- TASK MATERIAL
Segment Open

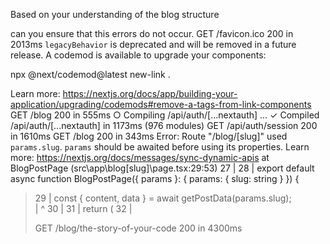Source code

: Based on your understanding of the blog structure

can you ensure that this errors do not occur.
 GET /favicon.ico 200 in 2013ms
`legacyBehavior` is deprecated and will be removed in a future release. A 
codemod is available to upgrade your components:

npx @next/codemod@latest new-link .

Learn more: https://nextjs.org/docs/app/building-your-application/upgrading/codemods#remove-a-tags-from-link-components
 GET /blog 200 in 555ms
 ○ Compiling /api/auth/[...nextauth] ...
 ✓ Compiled /api/auth/[...nextauth] in 1173ms (976 modules)
 GET /api/auth/session 200 in 1610ms
 GET /blog 200 in 343ms
Error: Route "/blog/[slug]" used `params.slug`. `params` should be awaited before using its properties. Learn more: https://nextjs.org/docs/messages/sync-dynamic-apis
    at BlogPostPage (src\app\blog\[slug]\page.tsx:29:53)
  27 |
  28 | export default async function BlogPostPage({ params }: { params: { 
slug: string } }) {
> 29 |   const { content, data } = await getPostData(params.slug);        
     |                                                     ^
  30 |
  31 |   return (
  32 |     <article className="container mx-auto py-12 prose lg:prose-xl"> GET /blog/the-story-of-your-code 200 in 4300ms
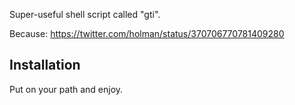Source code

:Super-useful shell script called "gti". 

Because: https://twitter.com/holman/status/370706770781409280

## Installation

Put on your path and enjoy.
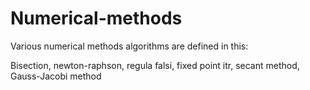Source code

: # Numerical-methods
Various numerical methods algorithms are defined in this:

Bisection, newton-raphson, regula falsi, fixed point itr, secant method, Gauss-Jacobi method

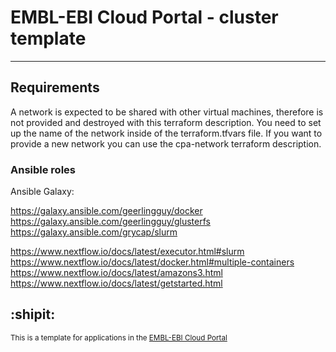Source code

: # EMBL-EBI Cloud Portal - cluster template

___

## Requirements
A network is expected to be shared with other virtual machines, therefore is not provided and destroyed with this terraform description.
You need to set up the name of the network inside of the terraform.tfvars file.
If you want to provide a new network you can use the cpa-network terraform description.

### Ansible roles
Ansible Galaxy:

https://galaxy.ansible.com/geerlingguy/docker
https://galaxy.ansible.com/geerlingguy/glusterfs
https://galaxy.ansible.com/grycap/slurm

https://www.nextflow.io/docs/latest/executor.html#slurm
https://www.nextflow.io/docs/latest/docker.html#multiple-containers
https://www.nextflow.io/docs/latest/amazons3.html
https://www.nextflow.io/docs/latest/getstarted.html

## :shipit:
<sub>This is a template for applications in the [EMBL-EBI Cloud Portal](https://portal.tsi.ebi.ac.uk)</sub>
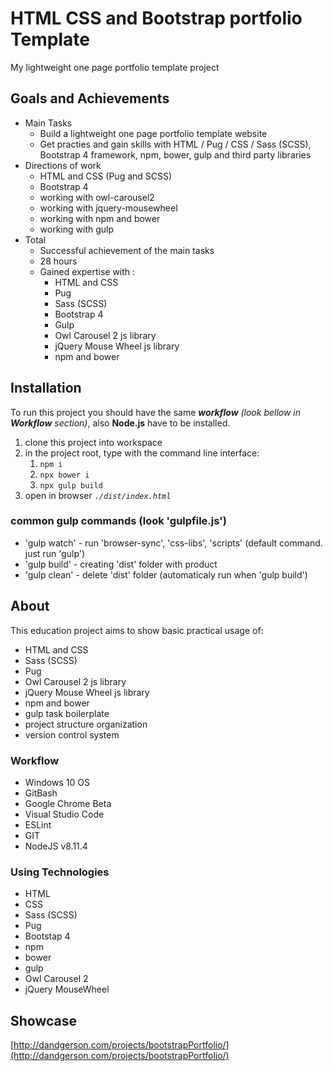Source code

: # HTML CSS and Bootstrap portfolio Template

My lightweight one page portfolio template project

## Goals and Achievements

- Main Tasks
  - Build a lightweight one page portfolio template website
  - Get practies and gain skills with HTML / Pug / CSS / Sass (SCSS), Bootstrap 4 framework, npm, bower, gulp and third party libraries
- Directions of work
  - HTML and CSS (Pug and SCSS)
  - Bootstrap 4
  - working with owl-carousel2
  - working with jquery-mousewheel
  - working with npm and bower
  - working with gulp
- Total
  - Successful achievement of the main tasks
  - 28 hours
  - Gained expertise with :
    - HTML and CSS
    - Pug
    - Sass (SCSS)
    - Bootstrap 4
    - Gulp
    - Owl Carousel 2 js library
    - jQuery Mouse Wheel js library
    - npm and bower

## Installation

To run this project you should have the same **_workflow_** *(look bellow in **Workflow** section)*, also **Node.js** have to be installed.

1. clone this project into workspace
2. in the project root, type with the command line interface:
   1. `npm i`
   2. `npx bower i`
   3. `npx gulp build`
3. open in browser *`./dist/index.html`*

### common gulp commands (look 'gulpfile.js')

- 'gulp watch' - run 'browser-sync', 'css-libs', 'scripts'  (default command. just run 'gulp')
- 'gulp build' - creating 'dist' folder with product
- 'gulp clean' - delete 'dist' folder (automaticaly run when 'gulp build')

## About

This education project aims to show basic practical usage of:

- HTML and CSS
- Sass (SCSS)
- Pug
- Owl Carousel 2 js library
- jQuery Mouse Wheel js library
- npm and bower
- gulp task boilerplate
- project structure organization
- version control system

### Workflow

* Windows 10 OS
* GitBash
* Google Chrome Beta
* Visual Studio Code
* ESLint
* GIT
* NodeJS v8.11.4

### Using Technologies

* HTML
* CSS
* Sass (SCSS)
* Pug
* Bootstap 4
* npm
* bower
* gulp
* Owl Carousel 2
* jQuery MouseWheel

## Showcase

[http://dandgerson.com/projects/bootstrapPortfolio/](http://dandgerson.com/projects/bootstrapPortfolio/)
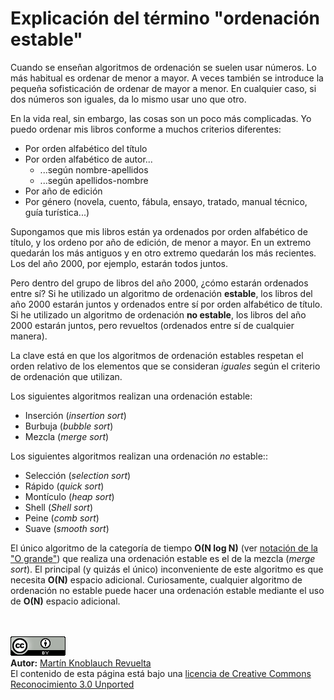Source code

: # Explicación del término "ordenación estable"

Cuando se enseñan algoritmos de ordenación se suelen usar números. Lo más habitual es ordenar de menor a mayor. A veces también se introduce la pequeña sofisticación de ordenar de mayor a menor. En cualquier caso, si dos números son iguales, da lo mismo usar uno que otro.

En la vida real, sin embargo, las cosas son un poco más complicadas. Yo puedo ordenar mis libros conforme a muchos criterios diferentes:

   + Por orden alfabético del título
   + Por orden alfabético de autor...
      - ...según nombre-apellidos
      - ...según apellidos-nombre
   + Por año de edición
   + Por género (novela, cuento, fábula, ensayo, tratado, manual técnico, guía turística...)

Supongamos que mis libros están ya ordenados por orden alfabético de título, y los ordeno por año de edición, de menor a mayor. En un extremo quedarán los más antiguos y en otro extremo quedarán los más recientes. Los del año 2000, por ejemplo, estarán todos juntos.

Pero dentro del grupo de libros del año 2000, ¿cómo estarán ordenados entre sí? Si he utilizado un algoritmo de ordenación **estable**, los libros del año 2000 estarán juntos y ordenados entre sí por orden alfabético de título. Si he utilizado un algoritmo de ordenación **no estable**, los libros del año 2000 estarán juntos, pero revueltos (ordenados entre sí de cualquier manera).

La clave está en que los algoritmos de ordenación estables respetan el orden relativo de los elementos que se consideran _iguales_ según el criterio de ordenación que utilizan.

Los siguientes algoritmos realizan una ordenación estable:

   + Inserción (_insertion sort_)
   + Burbuja (_bubble sort_)
   + Mezcla (_merge sort_)

Los siguientes algoritmos realizan una ordenación *no* estable::

   + Selección (_selection sort_)
   + Rápido (_quick sort_)
   + Montículo (_heap sort_)
   + Shell (_Shell sort_)
   + Peine (_comb sort_)
   + Suave (_smooth sort_)

El único algoritmo de la categoría de tiempo **O(N log N)** (ver [notación de la "O grande"](BigOhNotation.md)) que realiza una ordenación estable es el de la mezcla (_merge sort_). El principal (y quizás el único) inconveniente de este algoritmo es que necesita **O(N)** espacio adicional. Curiosamente, cualquier algoritmo de ordenación no estable puede hacer una ordenación estable mediante el uso de **O(N)** espacio adicional.


<br><br>
<a href='../LICENSE'><img src='../img/cc_by_88x31.png' alt='Creative Commons License' /></a><br>
**Autor:** [Martín Knoblauch Revuelta](http://www.mkrevuelta.com/es/acerca-de-mi/)<br>
El contenido de esta página está bajo una [licencia de Creative Commons Reconocimiento 3.0 Unported](../LICENSE)</a>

Segment Closed

Lines that contain "juntos" should be pulled from the entries above and reported.

- TASK OUTPUT
Supongamos que mis libros están ya ordenados por orden alfabético de título, y los ordeno por año de edición, de menor a mayor. En un extremo quedarán los más antiguos y en otro extremo quedarán los más recientes. Los del año 2000, por ejemplo, estarán todos juntos.
Pero dentro del grupo de libros del año 2000, ¿cómo estarán ordenados entre sí? Si he utilizado un algoritmo de ordenación **estable**, los libros del año 2000 estarán juntos y ordenados entre sí por orden alfabético de título. Si he utilizado un algoritmo de ordenación **no estable**, los libros del año 2000 estarán juntos, pero revueltos (ordenados entre sí de cualquier manera).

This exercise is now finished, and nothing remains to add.